Saleh Ismail Mukadar sudah berjanji jika semua proses pengadilan sudah selesai apapun hasilnya dia akan mundur dari manajemen PT Persebaya Indonesia , untuk itu pasti akan ada RUPS penggantian Komisaris Utama dan pemilihan struktur yang baru untuk mengelola klub nanti. RUPS ini sejatinya sangat penting untuk menentukan kearah mana dan model kepemilikan klub bagaimana yang akan mereka pilih nanti. Ada beberapa opsi yang bisa di pilih nanti untuk pengelolaan klub Persebaya ini.Sebelum ke opsi tadi di RUPS juga sudah ditentukan komposisi pemegang saham terbaru atau bahkan ada pemegang saham baru.
Pengalaman pahit saat pengelolaan Persebaya diserahkan oleh PT Persebaya Indonesia ke konsorsium yang dipimpin Arifin Panigoro lewat bendera PT Pengelola Persebaya Indonesia jangan sampai terulang , semua harus tercatat dan transparan hak dan kewajibannya.

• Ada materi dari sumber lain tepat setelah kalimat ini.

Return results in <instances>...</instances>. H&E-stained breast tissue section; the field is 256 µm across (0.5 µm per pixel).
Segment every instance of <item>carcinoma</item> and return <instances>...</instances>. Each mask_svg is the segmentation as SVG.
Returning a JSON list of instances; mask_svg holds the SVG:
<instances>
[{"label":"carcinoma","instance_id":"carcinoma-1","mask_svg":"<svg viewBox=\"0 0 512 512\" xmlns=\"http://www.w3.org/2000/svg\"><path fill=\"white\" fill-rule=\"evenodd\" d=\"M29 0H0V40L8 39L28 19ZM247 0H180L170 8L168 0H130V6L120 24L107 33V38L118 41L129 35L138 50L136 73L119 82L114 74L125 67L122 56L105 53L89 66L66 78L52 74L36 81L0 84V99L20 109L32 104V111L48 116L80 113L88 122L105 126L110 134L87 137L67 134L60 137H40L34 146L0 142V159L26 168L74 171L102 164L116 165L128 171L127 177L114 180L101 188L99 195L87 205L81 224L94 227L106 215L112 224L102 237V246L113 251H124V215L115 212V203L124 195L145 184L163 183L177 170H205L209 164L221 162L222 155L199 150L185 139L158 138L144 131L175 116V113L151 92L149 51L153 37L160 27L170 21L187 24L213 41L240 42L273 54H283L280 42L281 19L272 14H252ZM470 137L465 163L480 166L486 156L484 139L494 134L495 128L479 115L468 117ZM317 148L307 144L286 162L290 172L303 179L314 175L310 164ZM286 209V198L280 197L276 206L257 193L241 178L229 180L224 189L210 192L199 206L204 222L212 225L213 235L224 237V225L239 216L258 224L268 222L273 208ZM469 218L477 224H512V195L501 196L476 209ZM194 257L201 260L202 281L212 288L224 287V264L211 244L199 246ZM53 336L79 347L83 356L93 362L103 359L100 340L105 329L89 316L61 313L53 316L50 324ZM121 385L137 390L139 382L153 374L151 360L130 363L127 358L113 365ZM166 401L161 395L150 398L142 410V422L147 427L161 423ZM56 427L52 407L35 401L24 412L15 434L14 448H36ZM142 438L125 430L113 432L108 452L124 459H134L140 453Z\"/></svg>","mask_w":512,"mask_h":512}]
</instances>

Beberapa opsi itu misalnya satu dikelola sepenuhnya oleh perwakilan klub internal yang ditunjuk dan dipilih ketua , kedua adalah membuat presidium yang juga melibatkan supporter dalam hal ini bonek beserta klub internal atau membuat koperasi, ketiga adalah dikelola oleh BUMD Kota Surabaya yang dibentuk khusus untuk mengelola Persebaya dan keempat adalah dijual 100% ke pihak lain.
Opsi Pertama
Semua manajemen yang akan mengelola Persebaya berasal dari klub internal dengan asumsi pertama yaitu dalam RUPS sudah ditentukan pemegang saham terbesar masih di klub internal. Dari 30 klub internal itu ditunjuk beberapa orang untuk secara full time bekerja di PT Persebaya Indonesia mengurusi semua hal. Jika dilihat dari para pemilik klub internal di Persebaya sangat jarang atau bahkan sedikit sekali yang punya pengalaman mengelola klub professional dan mengikuti kompetisi sepakbola tanah air. Ini salah satu kelemahan dalam opsi pertama ini , disamping punya kelebihan mereka akan lebih tau tentang sumber daya pemain dari internal klub. Juga harus ada paradigma baru dari klub internal agar tidak “menyusu” ke perusahaan pengelola Persebaya ini agar semua bisa bekerja secara professional dan tertata rapi serta sehat. Selama ini seperti di era perserikatan kebanyakan klub internal masih membebani ke Persebaya padahal saat ini harusnya Persebaya secara organisasi sudah terpisah dari klub internal. Klub internal hanya sebagai pemilik saham saja , dan kepemilikan ini tidak hanya berupa nama jika diperlukan ada penyertaan modal entah berupa apa saja. Jadi disini yang dimaksud adalah Koperasi Mitra Surya Abadi membeli atau mempunyai saham mayoritas di PT.Persebaya Indonesia.
Opsi Kedua
Yaitu berupa presidium dimana kepemilikan klub bisa diwujudkan dalam sebuah koperasi atau sejenisnya dimana anggotanya bisa dari bonek beserta klub internal tadi. Semua anggota mempunyai kewajiban membayar iuran per tahun yang jumlahnya telah ditentukan dan disepakati bersama. Cara ini bisa meniru secara perlahan bisa belajar dari model Barcelona klub peserta liga Spanyol. FC Barcelona merupakan organisasi sepakbola yang lebih dari sekedar klub. Dari anggota yang terdaftar dipilih beberapa orang untuk mengelola klub secara professional dalam periode tertentu , missal 3 tahun atau lima tahun akan berganti pengurus kecuali mereka terpilih kembali dalam pemilihan presidium baru oleh anggota. Selain dari iuran anggota sebagai sumber pendanaan klub , presidium juga bergerak mencari sumber pendanaan lain lewat manajemen baik dari sponsor,hak siar,merchandise klub dan lain sebagainya. Presidum atau pengurus klub disini hanyalah pelaksana dari roda klub karena kekuasaan terbesar ada di tangan anggota.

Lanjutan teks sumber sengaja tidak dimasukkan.